La culpa la tiene el desgaste de la marca, aducen los actuales gestores y a la vez gestantes de lo por venir. Como si Nokia, pongamos por caso, cuando su estrepitoso derrumbe de ventas de hace más de una década hubiera renunciado a la marca sustituyéndola por otra, a fin de salvar la cara de quienes habían gestionado de forma tan deplorable aquella crisis. No seré yo quien rompa una lanza por el futuro de Ciudadanos o el ersatz que se le adjudique en adelante. Pero, ya que hablamos de marcas, dudo que alguna empresa emprendiera una iniciativa de este tipo sin cambiar previamente el CEO y demás directivos.

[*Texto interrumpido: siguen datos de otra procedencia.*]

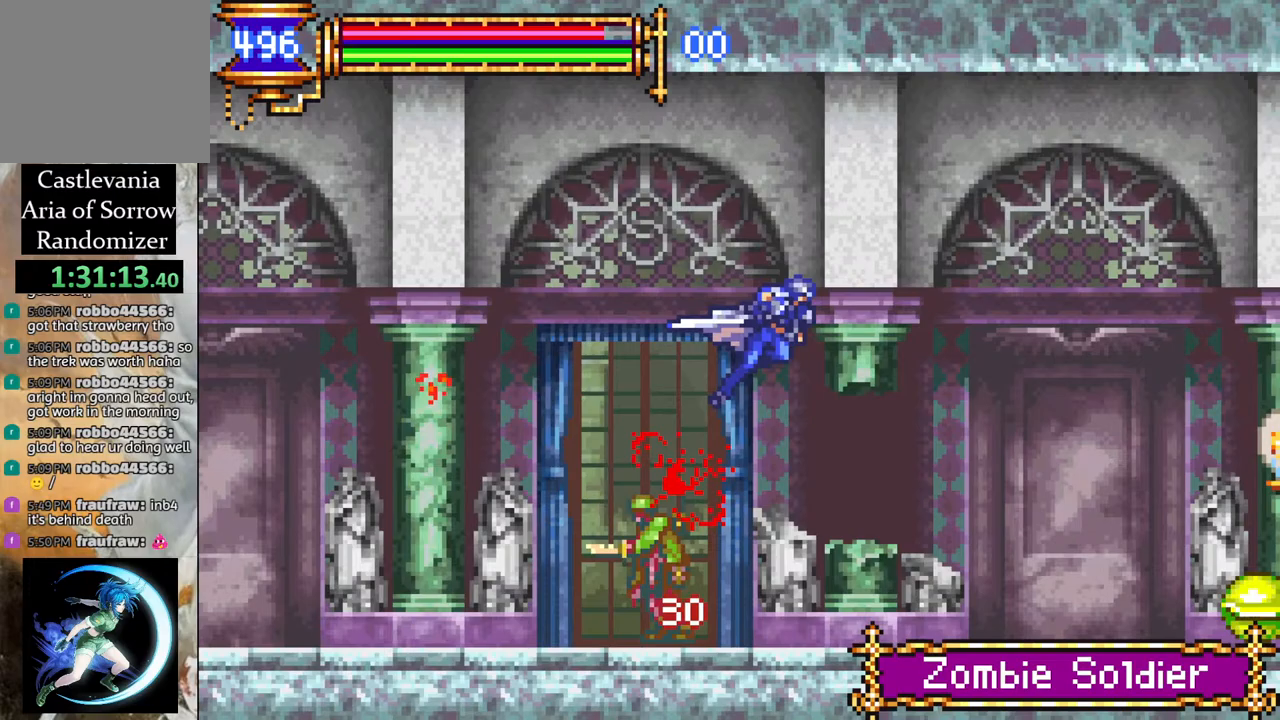
{"buttons": ["CROSS", "R1", "DPAD_RIGHT"], "left_stick": "center", "right_stick": "center", "events": [[483, "CROSS", "down"]]}
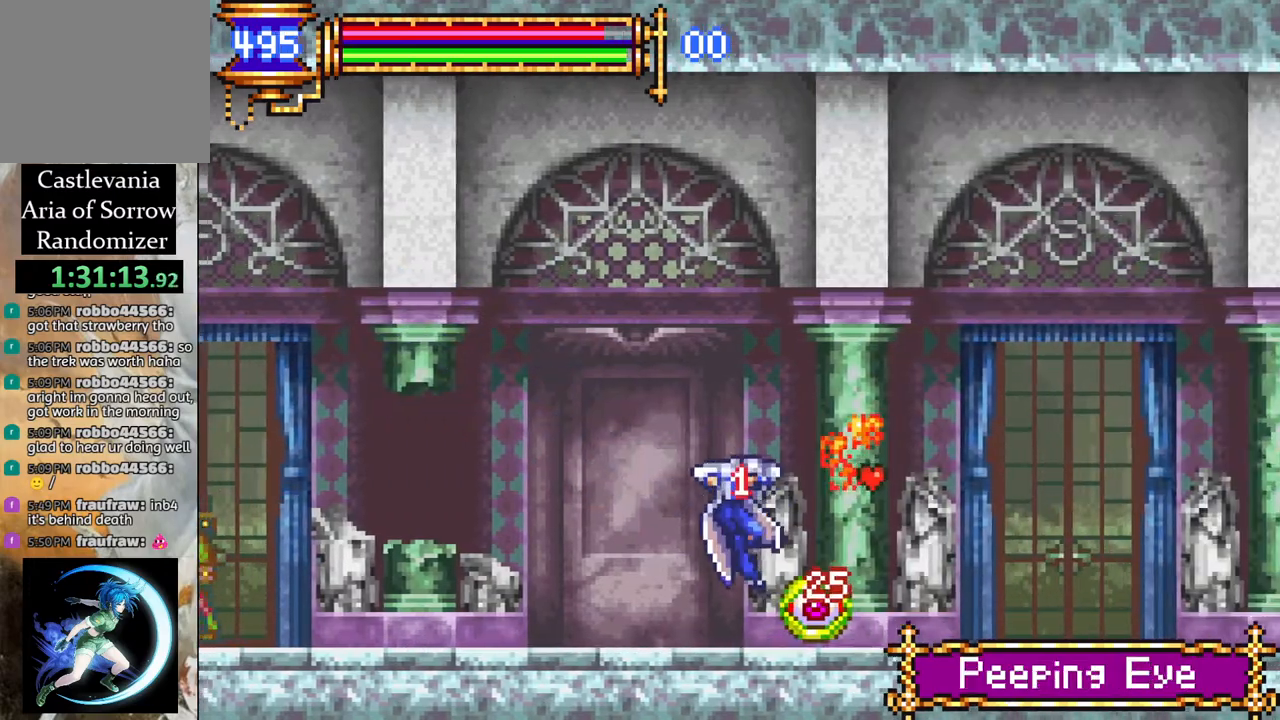
{"buttons": ["CROSS", "R1", "DPAD_RIGHT"], "left_stick": "center", "right_stick": "center", "events": [[267, "CROSS", "up"], [417, "CROSS", "down"]]}
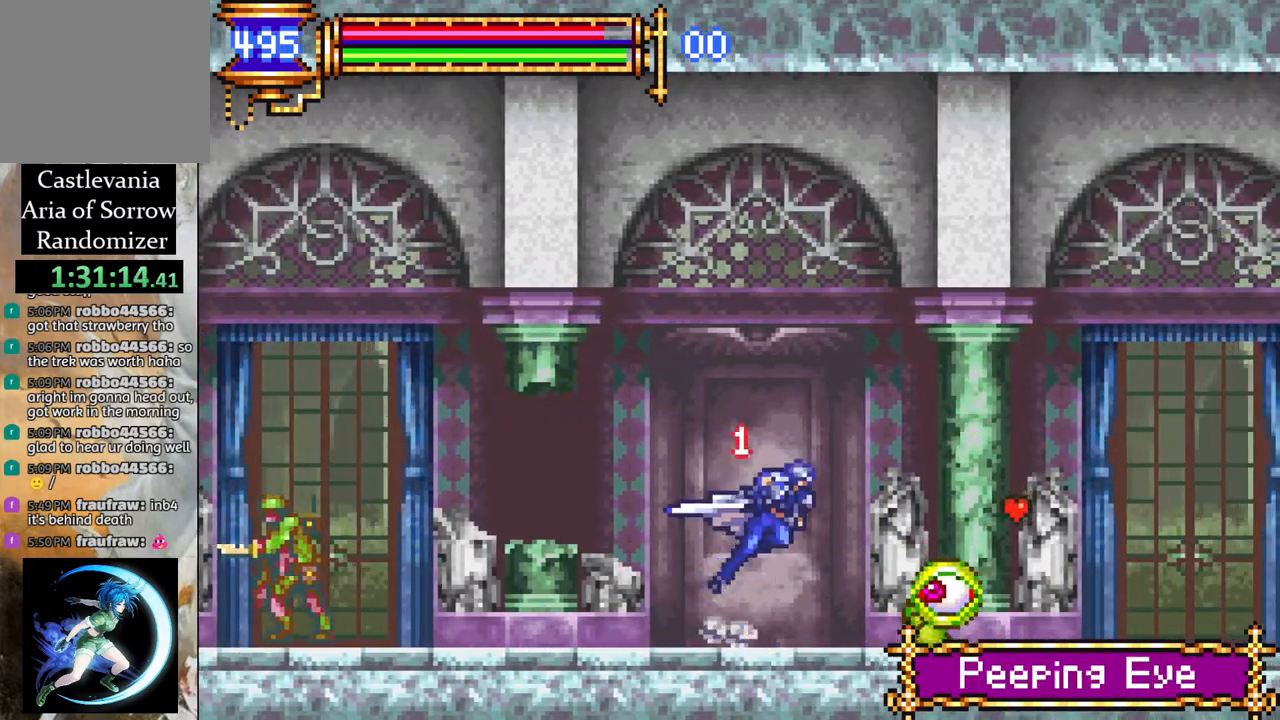
{"buttons": ["R1", "DPAD_RIGHT"], "left_stick": "center", "right_stick": "center", "events": [[283, "CROSS", "up"]]}
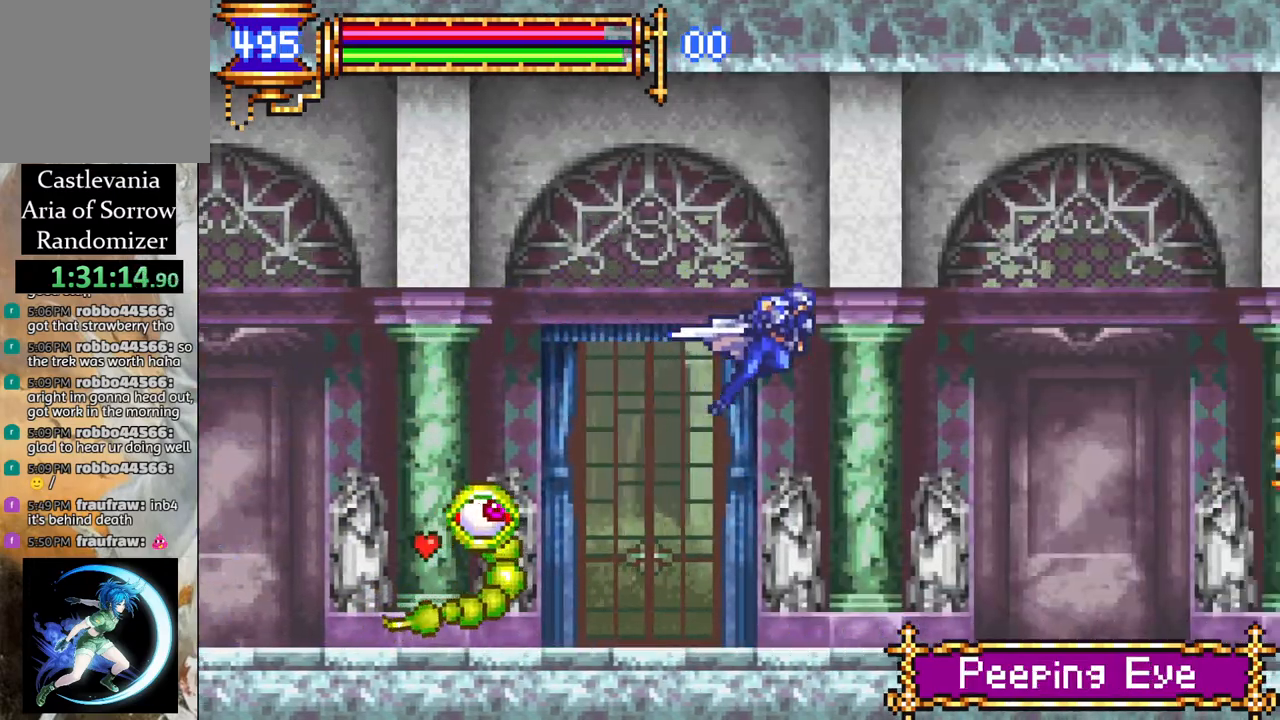
{"buttons": ["CROSS", "R1", "DPAD_RIGHT"], "left_stick": "center", "right_stick": "center", "events": [[367, "CROSS", "down"]]}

Y aún hay más. Dícese que el partido en Cataluña es muy reticente al proceso –al de cambio de nombre, se entiende; lo otro se da por descontado–. Que apuestan por mantener el Ciudadanos y hasta el Ciutadans, como han hecho desde el nacimiento de la formación, por más que las siglas vayan a mudar en el resto de España. El hecho diferencial, vaya. Y no sólo dentro del propio partido. También como el PSC en relación con el PSOE. O como el viejo PSUC con respecto el PCE. O como En Comú Podem en relación con Unidas Podemos. Un partido aparte. Si así fuera, a Cs ya no se le podría reprochar, desde el propio nacionalismo, no ser un partido catalán. Aunque dudo mucho que esto pudiera calificarse de buena noticia.